Curiosamente, Flusser compreende muito melhor diversos aspectos sutis e interessantes desse símbolo histórico especialmente útil para o trabalho de atores, embora se mantenha tão limitado às toscas referências cristãs quanto o decepcionante Girard (talvez Flusser tenha visado apenas manter a coerência nas referências que colheu para a ficção em sua narrativa; na minha, estou escolhendo outras).

Os cristãos, do mesmo modo, viram feiticeiras “más” naquelas entidades imaginárias ou mulheres reais cujas atitudes tinham origem histórica, simbólica e lógico-genética em Inana e suas sacerdotizas hieródulas. 

Destarte, se meu avô filosófico Flusser escreveu uma ficção filosófico-mitológica sobre o “diabo” cristão medieval, me sinto perfeitamente apoiado na ideia de escrever, de minha parte, uma ficção filosófico-mitológica sobre as origens ancestrais dessa entidade supostamente “má” e de suas supostas adoradoras, supostamente “más”…!

E se Flusser não deixa de fazer suas críticas ao diabo que o fascina, por que deveria eu deixar de fazer as minhas?

As minhas se dirigem especificamente ao aspecto sacrificial presente em todas essas linhagens de cultivo do “sagrado” — que por isto mesmo tem este nome — sejam elas linhagens pagãs ou não.

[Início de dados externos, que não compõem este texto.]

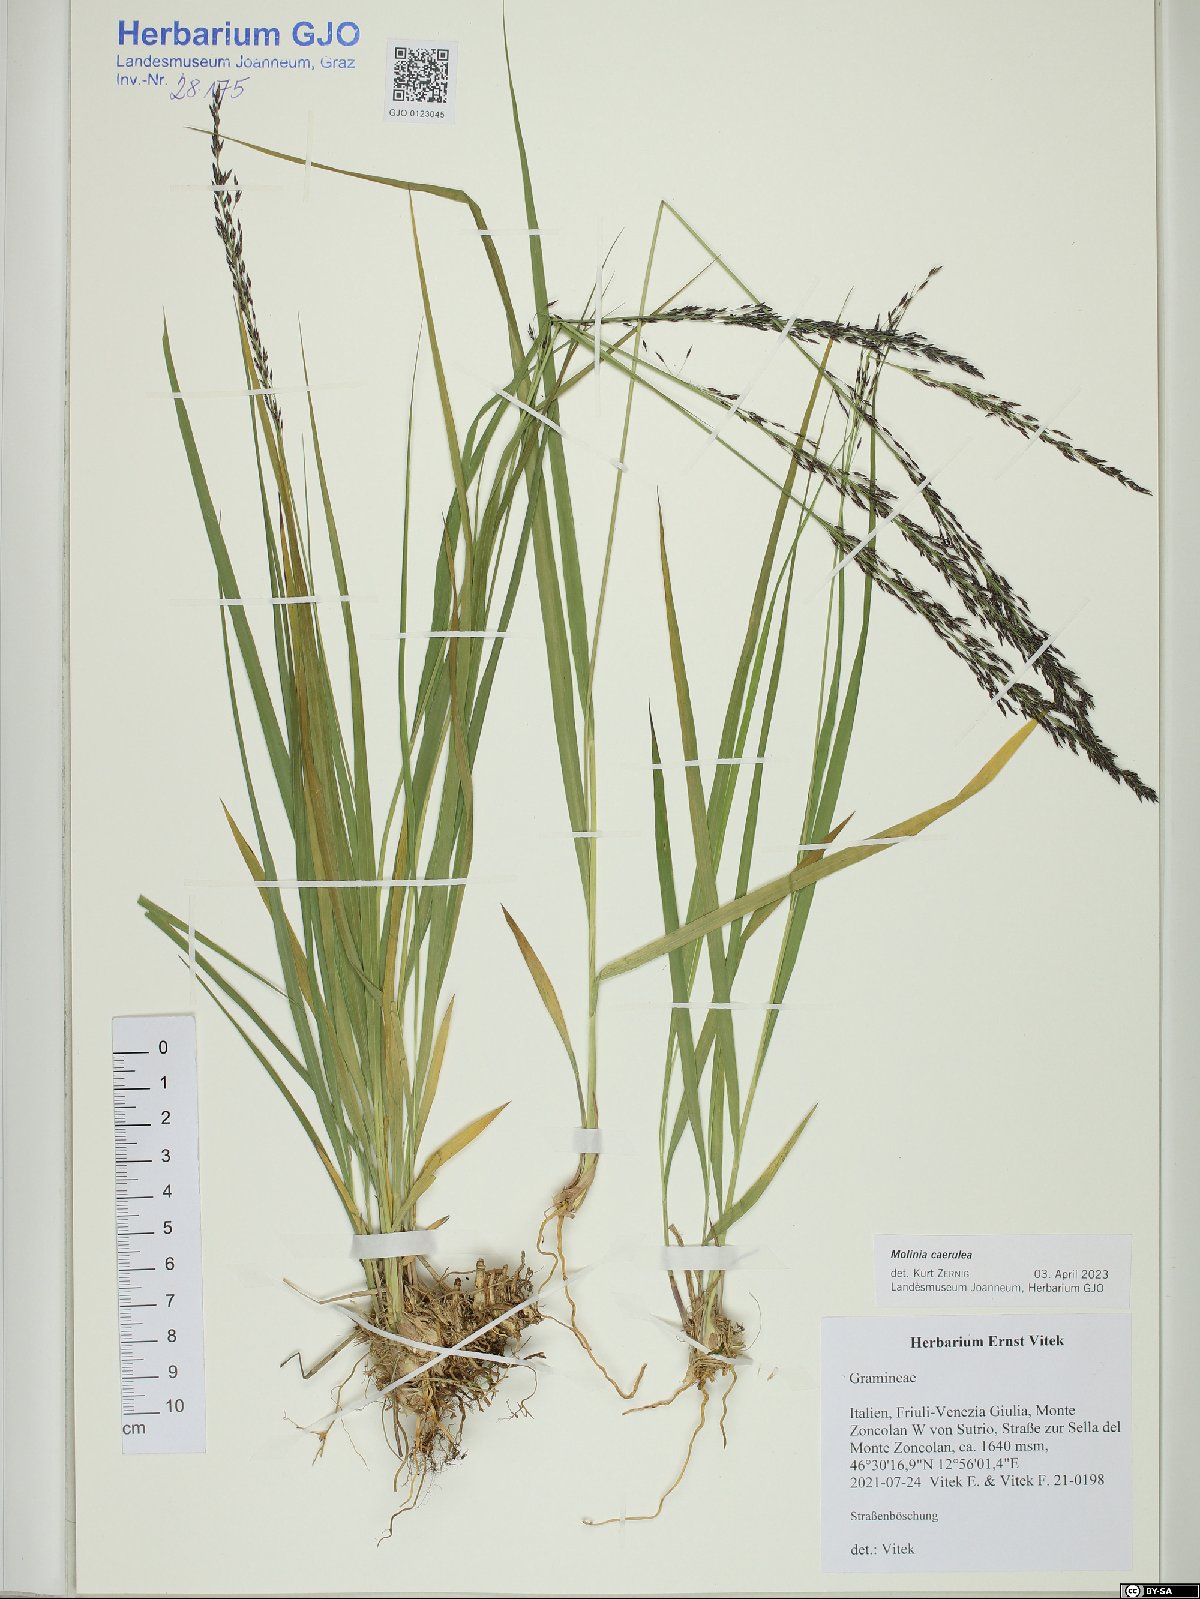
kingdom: Plantae
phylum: Tracheophyta
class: Liliopsida
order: Poales
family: Poaceae
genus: Molinia
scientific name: Molinia caerulea
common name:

E digo que o sacrificial, o sacro, o sagrado do qual pretendo fazer a crítica, está ainda mais radicalmente presente na linhagem cristã, ao contrário do que alega com fraquíssimos argumentos a antropologia, ela própria indisfarçadamente cristã, de René Girard — o decepcionante). E está igualmente presente sob as mais diversas máscaras, jamais superada até o fundo, nas esquerdas revolucionárias socialistas, quase todas, especialmente as da linhagem marxista, autointitulada “materialista” (aliás não muito coerentemente).

 

Sundeterminação magico-mitológica das religiões:
um erro de Nietzsche

Quanto ao foco oficial de cultivo do sacro (do sacrificial), isto é, as religiões, o pensamento mágico-mitológico me parece não só muito mais interessante do que as grandes religiões monoteístas e o budismo, mas também muito mais mundialmente influente, bem ao contrário do que se costuma pensar — pois me parece cada vez mais que ele (considerado desde suas versões mais primitivas, na pré-história, e mais nitidamente a partir dos mitos mesopotâmicos, porque já escritos) na verdade subdetermina inconscientemente inclusive todas essas religiões, a começar pelo próprio pensamento judaico-cristão.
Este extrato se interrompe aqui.